» Text block:
----------------

[Mesa-dev] [PATCH 6/9] i965: Use 'available' fence for polling query results

Sat Oct 6 02:02:07 UTC 2018

On 10/02/2018 11:06 AM, Chris Wilson wrote:
> If we always write the 'available' flag after writing the final result
> of the query, we can probe that predicate to quickly query whether the
> result is ready from userspace. The primary advantage of checking the
> predicate is that it allows for more fine-grained queries, we do not
> have to wait for the batch to finish before the query is marked as
> ready.
> 
> We still do check the status of the batch after probing the query so
> that if the worst happens and the batch did hang without completing the
> query, we do not spin forever (although it is not as nice as completely
> eliminating the ioctl, the busy-ioctl is lightweight!).
> 
> Signed-off-by: Chris Wilson <chris at chris-wilson.co.uk>
> Cc: Kenneth Graunke <kenneth at whitecape.org>
> Cc: Matt Turner <mattst88 at gmail.com>
> ---
>  src/mesa/drivers/dri/i965/brw_context.h   |  4 +-
>  src/mesa/drivers/dri/i965/gen6_queryobj.c | 54 ++++++++++-------------
>  2 files changed, 25 insertions(+), 33 deletions(-)
> 
> diff --git a/src/mesa/drivers/dri/i965/brw_context.h b/src/mesa/drivers/dri/i965/brw_context.h
> index 840332294e6..418941c9194 100644
> --- a/src/mesa/drivers/dri/i965/brw_context.h
> +++ b/src/mesa/drivers/dri/i965/brw_context.h
> @@ -468,8 +468,8 @@ struct brw_query_object {
>     bool flushed;
>  };
>  
> -#define GEN6_QUERY_PREDICATE (2)
> -#define GEN6_QUERY_RESULTS (0)
> +#define GEN6_QUERY_PREDICATE (0)
> +#define GEN6_QUERY_RESULTS (1)
>  
>  static inline unsigned
>  gen6_query_predicate_offset(const struct brw_query_object *query)

----------------

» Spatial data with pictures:
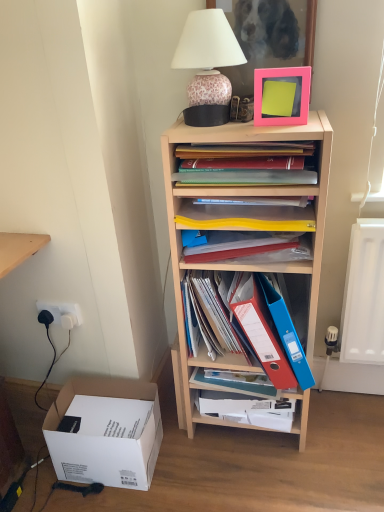
Locate an element on the screen. This screenshot has height=512, width=384. free space in front of pink matte picture frame at upper center, marked as the second picture frame in a top-to-bottom arrangement is located at coordinates (297, 127).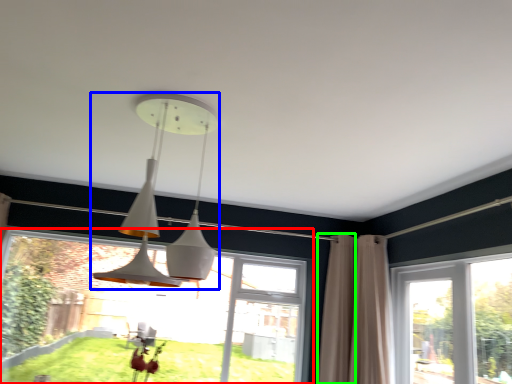
Question: Which object is positioned closest to window (highlighted by a red box)? Select from lamp (highlighted by a blue box) and curtain (highlighted by a green box).

Choices:
 (A) lamp
 (B) curtain

Answer: (B)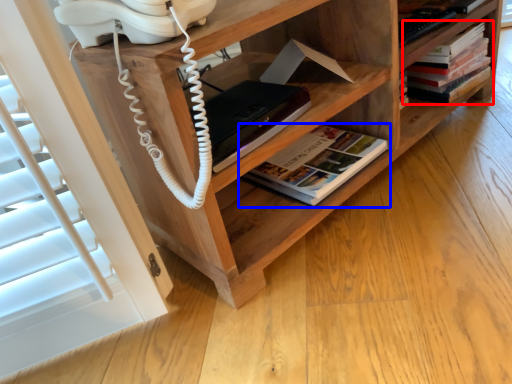
Question: Among these objects, which one is farthest to the camera, book (highlighted by a red box) or book (highlighted by a blue box)?

Choices:
 (A) book
 (B) book

Answer: (A)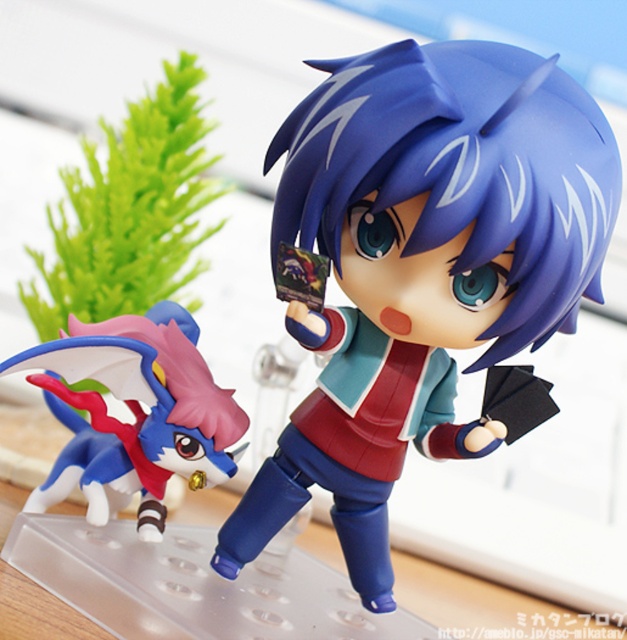
Image resolution: width=627 pixels, height=640 pixels. In order to click on matte plastic doll at center in this screenshot , I will do `click(423, 266)`.

Which is in front, point (606, 225) or point (103, 502)?

Point (606, 225) is in front.

Identify the location of matte plastic doll at center. (423, 266).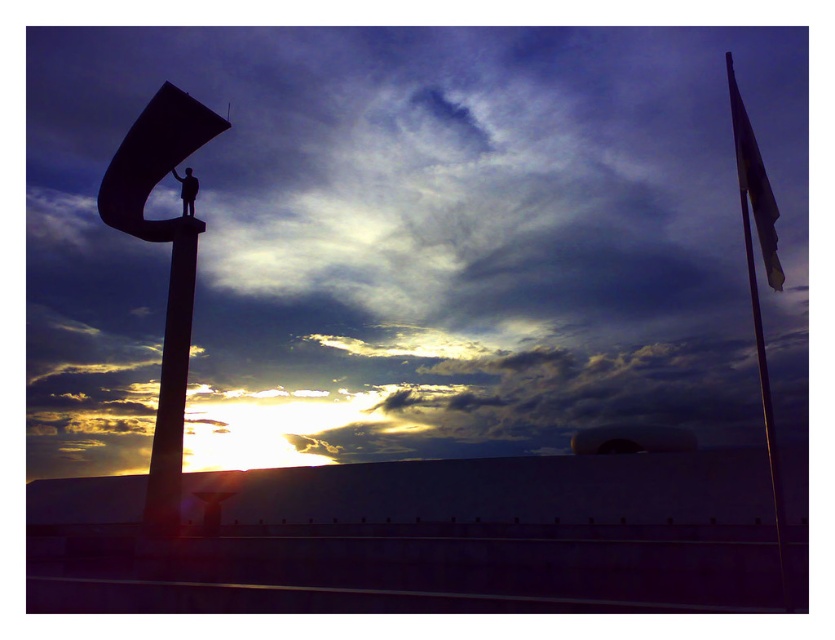
Question: Which point is farther to the camera?

Choices:
 (A) smooth concrete pole at center
 (B) silhouette metal sculpture at left
 (C) yellow fabric flag at upper right
 (D) cloudy sky at upper center

Answer: (D)

Question: Can you confirm if silhouette metal sculpture at left is thinner than silhouette figure at center?

Choices:
 (A) yes
 (B) no

Answer: (B)

Question: Is smooth concrete pole at center smaller than silhouette figure at center?

Choices:
 (A) no
 (B) yes

Answer: (A)

Question: Which object is farther from the camera taking this photo?

Choices:
 (A) cloudy sky at upper center
 (B) silhouette metal sculpture at left
 (C) smooth concrete pole at center
 (D) silhouette figure at center

Answer: (D)

Question: Does cloudy sky at upper center appear on the left side of silhouette concrete sculpture at center?

Choices:
 (A) yes
 (B) no

Answer: (B)

Question: Which of the following is the closest to the observer?

Choices:
 (A) (139, 202)
 (B) (742, 145)
 (C) (142, 122)

Answer: (B)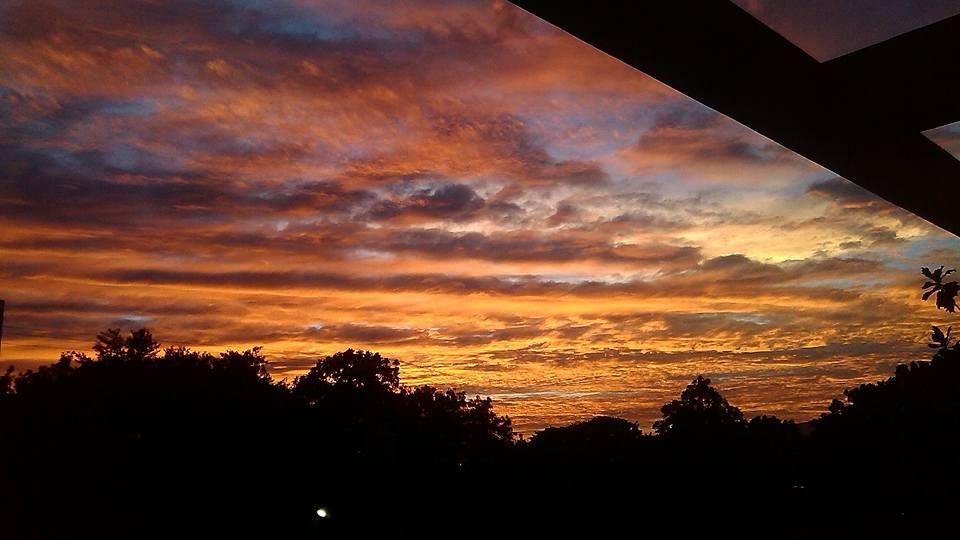
The image size is (960, 540). In order to click on rod in this screenshot , I will do `click(817, 105)`.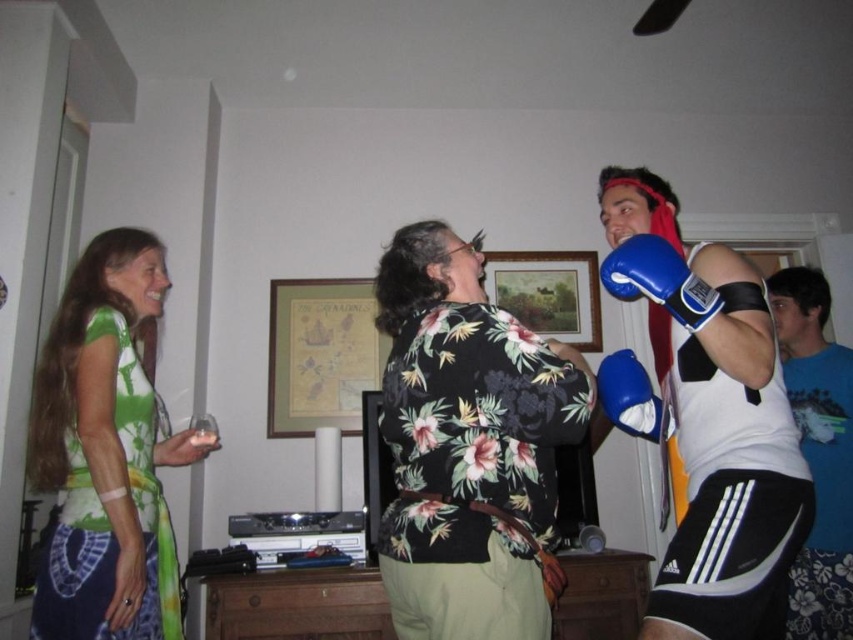
Does floral print shirt at center lie in front of green tie-dye shirt at left?

Yes, it is in front of green tie-dye shirt at left.

Is floral print shirt at center further to camera compared to green tie-dye shirt at left?

No.

Between point (538, 481) and point (111, 547), which one is positioned in front?

Point (538, 481)

You are a GUI agent. You are given a task and a screenshot of the screen. Output one action in this format:
    pyautogui.click(x=<x>, y=<y>)
    Task: Click on the floral print shirt at center
    The width and height of the screenshot is (853, 640).
    Given the screenshot: What is the action you would take?
    pyautogui.click(x=468, y=445)

Which is more to the left, blue synthetic boxing gloves at right or blue synthetic boxing glove at right?

From the viewer's perspective, blue synthetic boxing glove at right appears more on the left side.

Can you confirm if blue synthetic boxing gloves at right is bigger than blue synthetic boxing glove at right?

Yes.

Locate an element on the screen. This screenshot has height=640, width=853. blue synthetic boxing gloves at right is located at coordinates (718, 436).

Based on the photo, between green tie-dye shirt at left and blue fabric shirt at right, which one appears on the left side from the viewer's perspective?

From the viewer's perspective, green tie-dye shirt at left appears more on the left side.

The image size is (853, 640). Describe the element at coordinates (105, 452) in the screenshot. I see `green tie-dye shirt at left` at that location.

You are a GUI agent. You are given a task and a screenshot of the screen. Output one action in this format:
    pyautogui.click(x=<x>, y=<y>)
    Task: Click on the green tie-dye shirt at left
    
    Given the screenshot: What is the action you would take?
    point(105,452)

----------------

» Prompt A:
Please extract the passage of the i965 patch message starting with "Sat Oct 6 02:02:07" and going on through "busy-ioctl is lightweight!).".
» Prompt B:
According to the i965 patch message, how many insertions and deletions does the change make across its two files?

» Expected answer A:
Sat Oct 6 02:02:07 UTC 2018

On 10/02/2018 11:06 AM, Chris Wilson wrote:
> If we always write the 'available' flag after writing the final result
> of the query, we can probe that predicate to quickly query whether the
> result is ready from userspace. The primary advantage of checking the
> predicate is that it allows for more fine-grained queries, we do not
> have to wait for the batch to finish before the query is marked as
> ready.
> 
> We still do check the status of the batch after probing the query so
> that if the worst happens and the batch did hang without completing the
> query, we do not spin forever (although it is not as nice as completely
> eliminating the ioctl, the busy-ioctl is lightweight!).

» Expected answer B:
25 insertions and 33 deletions.